Your Right to Accurate Information About Medicare

By Patricia Barry

Copyright © 2015 AARP

People often receive information about Medicare that’s just plain wrong. If it comes from family, friends, doctors, insurance agents, employers’ benefits administrators, and so on — well, it’s not their fault because none of them can be regarded as reliable sources on Medicare’s complexities.

But sometimes the inaccurate information comes from Social Security and Medicare officials themselves, whose job is to help Medicare beneficiaries understand the law and navigate its maze of regulations.

Many officials go out of their way to be helpful, and very often the information they provide is reliable. The POMS manual — the Program Operations Manual System, Social Security’s “bible” of guiding instructions — is there to help. Medicare officials also have a whole raft of references in their manual system, with regulations on every aspect of coverage, payment, coordination of benefits, and many more topics.

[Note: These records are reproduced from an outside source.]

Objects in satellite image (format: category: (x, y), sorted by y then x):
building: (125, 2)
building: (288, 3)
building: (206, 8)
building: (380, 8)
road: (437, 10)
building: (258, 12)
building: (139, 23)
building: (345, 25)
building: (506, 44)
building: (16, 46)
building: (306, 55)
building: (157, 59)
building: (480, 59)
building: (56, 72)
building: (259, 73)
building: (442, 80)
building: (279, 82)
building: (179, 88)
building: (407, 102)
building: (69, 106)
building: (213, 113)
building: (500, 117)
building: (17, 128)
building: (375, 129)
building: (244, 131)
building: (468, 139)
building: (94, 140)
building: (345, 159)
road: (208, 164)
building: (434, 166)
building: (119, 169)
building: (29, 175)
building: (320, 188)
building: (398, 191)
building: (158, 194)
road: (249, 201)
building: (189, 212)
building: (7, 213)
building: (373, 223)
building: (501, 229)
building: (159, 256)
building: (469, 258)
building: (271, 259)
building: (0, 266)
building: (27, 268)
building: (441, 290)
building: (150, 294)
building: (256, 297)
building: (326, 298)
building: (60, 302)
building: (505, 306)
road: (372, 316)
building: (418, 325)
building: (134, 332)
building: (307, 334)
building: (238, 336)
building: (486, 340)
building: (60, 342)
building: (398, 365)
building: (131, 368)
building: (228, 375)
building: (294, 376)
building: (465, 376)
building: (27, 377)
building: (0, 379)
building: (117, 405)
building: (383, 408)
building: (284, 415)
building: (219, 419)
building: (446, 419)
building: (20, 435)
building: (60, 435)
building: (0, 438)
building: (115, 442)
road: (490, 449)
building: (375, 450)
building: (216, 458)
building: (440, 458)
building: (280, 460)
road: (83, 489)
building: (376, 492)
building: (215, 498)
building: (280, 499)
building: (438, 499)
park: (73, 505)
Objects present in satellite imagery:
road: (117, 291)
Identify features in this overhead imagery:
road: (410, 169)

Following are strategies that can help you in the quest for accurate information.

Knowing whom to call

For historical reasons, the administration of Medicare is divided between two federal agencies: the Social Security Administration (SSA) and the Centers for Medicare & Medicaid Services (CMS). So putting your questions to the appropriate officials may be half the battle. The following sections note which agency to contact about Medicare issues in different circumstances.

Social Security Administration

Contact SSA (800-772-1213 or TTY 800-325-0778) or go to its website about

  • Eligibility for Medicare

  • Medicare enrollment and disenrollment

  • Applying for low-cost drug coverage under the Extra Help program

  • Paying higher-income premiums and requesting waivers

  • Paying Part B late penalties

  • Obtaining a replacement Medicare card

  • Reporting a change of address or a death

  • All questions about Social Security retirement and survivor benefits, disability benefits (SSDI), and Supplemental Security Income (SSI)

Centers for Medicare & Medicaid Services

Contact CMS through the Medicare help line (800-633-4227 or TTY 877-486-2048) or go to its website about

  • Medicare coverage for medical services and supplies

  • Choosing a Medicare Advantage plan or Part D drug plan

  • Choosing Medicare supplemental insurance (Medigap)

  • Billing and payment questions

  • Finding doctors who accept Medicare patients in your area

  • Finding a Medicare-approved medical equipment supplier in your area

  • Comparing the quality of hospitals, nursing homes, and home health agencies in your area

  • Appealing a payment or coverage decision you don’t agree with

  • Reporting fraud

Seeking a second opinion

The call lines for both Social Security and Medicare are staffed by customer service representatives who have a certain amount of training but aren’t equipped to answer every question that comes in. If they don’t know the answer, they should consult a supervisor, but they don’t always do so. And sometimes they confidently provide an answer that isn’t actually accurate.

If you have doubts about an answer, sometimes the simplest solution is to hang up and call again. You’ll get a different person and maybe a different answer. In that case, ask to speak to a supervisor yourself and if necessary ask him or her to look up the specific regulation related to your query. Always note down the date and time of your call, the name of the person you talk to, and the citation for the regulation in question (if you’re told it).

Another way of seeking a second opinion on whether the information you receive is for real or not is to call your State Health Insurance Assistance Program (SHIP), which has trained counselors to personally answer questions on Medicare at no charge.